TBILISI, DFWatch–Georgia’s government has decided not to sell a stately building in the center of Tbilisi that was meant to be a presidential residence and once served as the US embassy.
The building on Atoneli Street near Freedom Square was on a list of the state-owned properties that were going to be privatized in the wake of a rapid drop in the value of the national currency lari.
Instead, a government body will move in there, but yet it is not known, which one.
In 2013, a set of constitutional amendments came into force that reducing the power of the president. At first, it was thought that with less power, the president would not need to use the enormous Avlabari residence constructed by the previous president, Mikheil Saakashvili. Instead, the president’s administration would be located at the former US embassy building after refurbishing.
But Giorgi Margvelashvili decided to start using Saakashvili’s Avlabari residence. Before becoming president, Margvelashvili used to criticize the residence in Avlabari, saying that he wouldn’t use it. For two months after his inauguration, he didn’t, but instead settled into two rooms at the government office.
Then he changed his mind and said that the two rooms were too awkward to carry out the diplomatic protocol and moved into the residence in Avlabari. This decision angered former Prime Minister Bidzina Ivanishvili, the one who selected Margvelashvili as a candidate for president, and he has continued to criticize him ever since.
Margvelashvili has used the Avlabari residence for his office until now. The residence on Atoneli Street one months ago made it to the list of privatization objects of government, which was part of a plan to overcome the economic crisis.

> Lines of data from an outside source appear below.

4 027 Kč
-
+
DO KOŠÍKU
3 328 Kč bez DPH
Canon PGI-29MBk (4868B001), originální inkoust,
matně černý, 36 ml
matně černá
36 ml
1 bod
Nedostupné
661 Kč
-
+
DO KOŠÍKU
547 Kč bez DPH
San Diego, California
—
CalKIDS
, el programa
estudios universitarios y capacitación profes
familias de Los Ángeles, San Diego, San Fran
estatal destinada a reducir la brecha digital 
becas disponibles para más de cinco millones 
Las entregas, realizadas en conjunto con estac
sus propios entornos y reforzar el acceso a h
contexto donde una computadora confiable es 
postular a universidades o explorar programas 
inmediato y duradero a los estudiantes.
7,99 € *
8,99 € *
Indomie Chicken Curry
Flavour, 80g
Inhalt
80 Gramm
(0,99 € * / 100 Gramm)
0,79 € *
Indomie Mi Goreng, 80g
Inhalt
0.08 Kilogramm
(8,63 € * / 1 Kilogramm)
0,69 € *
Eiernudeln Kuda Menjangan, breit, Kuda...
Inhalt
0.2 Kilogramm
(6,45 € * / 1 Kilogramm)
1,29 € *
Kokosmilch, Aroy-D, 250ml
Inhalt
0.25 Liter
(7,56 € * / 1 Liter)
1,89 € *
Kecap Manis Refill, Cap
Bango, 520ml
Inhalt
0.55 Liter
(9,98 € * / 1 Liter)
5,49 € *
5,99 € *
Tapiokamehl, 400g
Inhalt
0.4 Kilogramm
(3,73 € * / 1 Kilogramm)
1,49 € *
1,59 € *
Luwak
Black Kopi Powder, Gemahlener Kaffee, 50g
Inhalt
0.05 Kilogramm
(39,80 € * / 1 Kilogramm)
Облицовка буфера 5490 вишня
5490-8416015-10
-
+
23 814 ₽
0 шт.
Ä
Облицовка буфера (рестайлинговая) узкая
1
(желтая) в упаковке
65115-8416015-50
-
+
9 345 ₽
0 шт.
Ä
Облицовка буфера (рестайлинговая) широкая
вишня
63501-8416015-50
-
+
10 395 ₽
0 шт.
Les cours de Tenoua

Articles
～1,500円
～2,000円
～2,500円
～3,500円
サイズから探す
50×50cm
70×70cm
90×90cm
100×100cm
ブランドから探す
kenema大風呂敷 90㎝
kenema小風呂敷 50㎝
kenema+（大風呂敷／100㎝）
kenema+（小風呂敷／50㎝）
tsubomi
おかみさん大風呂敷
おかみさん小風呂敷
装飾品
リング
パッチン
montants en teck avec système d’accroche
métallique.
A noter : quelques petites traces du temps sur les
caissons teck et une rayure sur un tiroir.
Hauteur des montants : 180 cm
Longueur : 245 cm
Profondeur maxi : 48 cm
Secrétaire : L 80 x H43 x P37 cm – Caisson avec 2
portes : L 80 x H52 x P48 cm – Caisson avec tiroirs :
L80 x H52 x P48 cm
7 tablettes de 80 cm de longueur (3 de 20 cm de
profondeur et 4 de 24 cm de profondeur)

But yesterday Ekaterine Sisauri, head of the National Agency of State Property, told journalists that the Atoneli residence was refurbished as a residence of a high official, and this is why no-one expressed interest in purchasing it.
“It would be too difficult to make the building suitable for commercial purposes,” she said. “Probably it will be hard to sell it and so it will be used by one of the government bodies.”
She didn’t specify which one.
Economy Minister Giorgi Kvirikashvili recently mentioned in parliament that the Foreign Ministry will likely move into the Atoneli residence. The ministry has not yet commented.